The UAW this week began asking for a 46% pay increase over four years. But the union has backed that figure and is now asking for a 36% wage increase, said Garrett Nelson, an auto analyst for CFRA Research. That would play out as an immediate 18% increase, followed by annual increases of 4% or 5% for the remainder of the contract, Nelson said in a research note on Tuesday.

What a potential United Auto Workers union strike could look like


“The most generous offer in 80 years”

The Big Three have not been willing to fully meet the unions’ demands, but said they have made reasonable counter-offers and are willing to negotiate further. The companies claim they are under enormous pressure to keep costs and car prices low in order to compete with Tesla and overseas automakers.

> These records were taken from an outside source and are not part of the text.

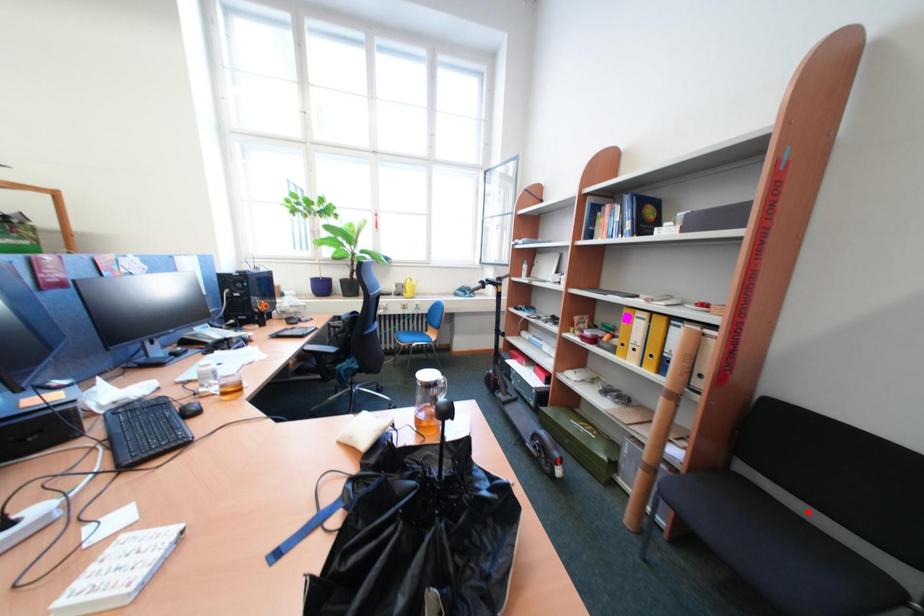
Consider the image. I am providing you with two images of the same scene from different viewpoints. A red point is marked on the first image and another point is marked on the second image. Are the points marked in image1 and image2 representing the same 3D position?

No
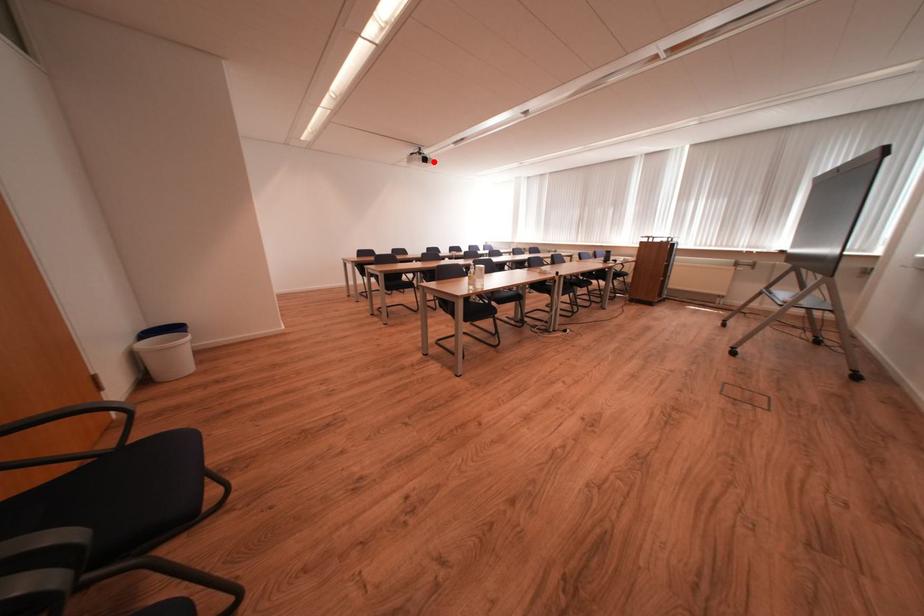
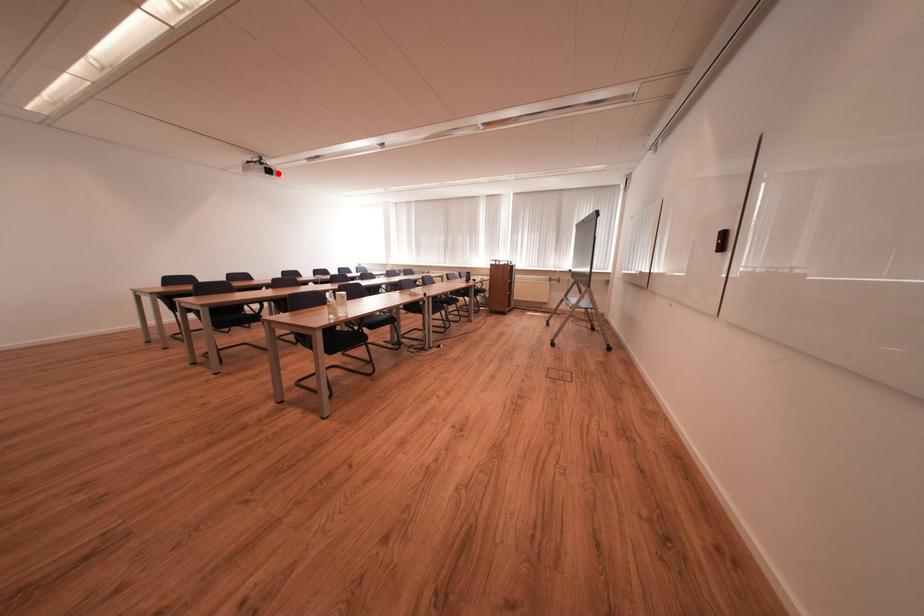
I am providing you with two images of the same scene from different viewpoints. A red point is marked on the first image and another point is marked on the second image. Is the red point in image1 aligned with the point shown in image2?

Yes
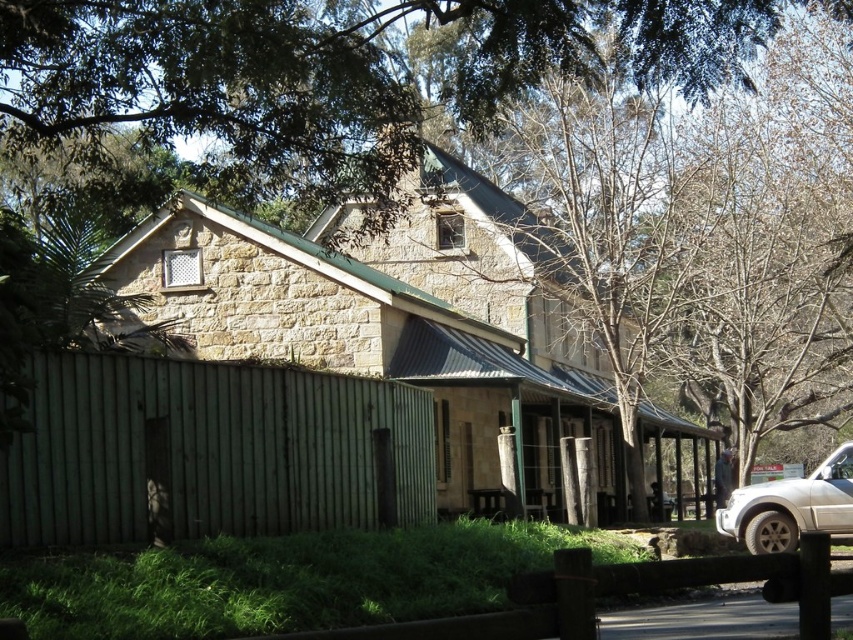
You are a photographer planning to take a picture of the stone church at center and the green wooden fence at lower left. Based on their sizes in the image, which object would appear larger in your photo?

The stone church at center appears larger in the photo because it is much taller than the green wooden fence at lower left.

You are driving a white matte suv at lower right and want to park it in front of the stone church at center. Is it currently positioned in front or behind the church?

The white matte suv at lower right is behind the stone church at center, so it is not parked in front of the church.

You are standing in front of the stone church at center and want to walk to the green wooden fence at lower left. Which direction should you move relative to the church?

The green wooden fence at lower left is behind the stone church at center, so you should move backward away from the church to reach it.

Ford Motor CEO Jim Farley said earlier this week that the company offered UAW members’ pay raises, elimination of tiers, inflation protection, five weeks of vacation, 17 paid vacation days and larger contributions to retirement — a package he described as the “most generous offer in 80 years.” Farley said Ford made four offers in total, but he hasn’t heard back from the UAW since its latest offer.

“It’s hard to negotiate a contract when there’s nobody to negotiate with,” he said Wednesday night. “It was fully competitive with all the UAW negotiated settlements, sometimes after strikes, with other industrial companies and we heard nothing.”

Union demands also include retirement benefits for all employees; limiting the use of temporary workers; more paid time off, including a four-day work week; and more job protections, including the right to strike over plant closures.

The UAW also wants the two-tier pay system present at all three companies to be eliminated because members say it unfairly reduces some of their colleagues to second-class workers. Upper-tier workers — anyone who joined the company before 2007 — earn about $33 an hour, while anyone who joined after that year is part of the lower tier, earning about $17 an hour. Lower-level employees also do not receive defined-benefit pensions, and their health benefits are less generous.

Ford Motor CEO Jim Farley said earlier this week that the company offered UAW members the “most generous offer in 80 years” but has not heard back from the union.

Paul Sancya/AP

Adam Hersh, senior economist at the Economic Policy Institute, said the Big Three can afford to pay workers more. In a blog post On Tuesday, Hersh noted that the Big Three made a combined $250 billion in profits between 2013 and 2022 and expect to bring in more than $32 billion in additional profits by 2023. Hersh said in the post that the Big Three argue that it would putting workers at risk of paying more. their efforts to produce more electric cars.

“Despite all the company’s tricks, there is more than enough money for them to make power investments, pay their workers a fair share and maintain healthy profits,” Hersh wrote in the post.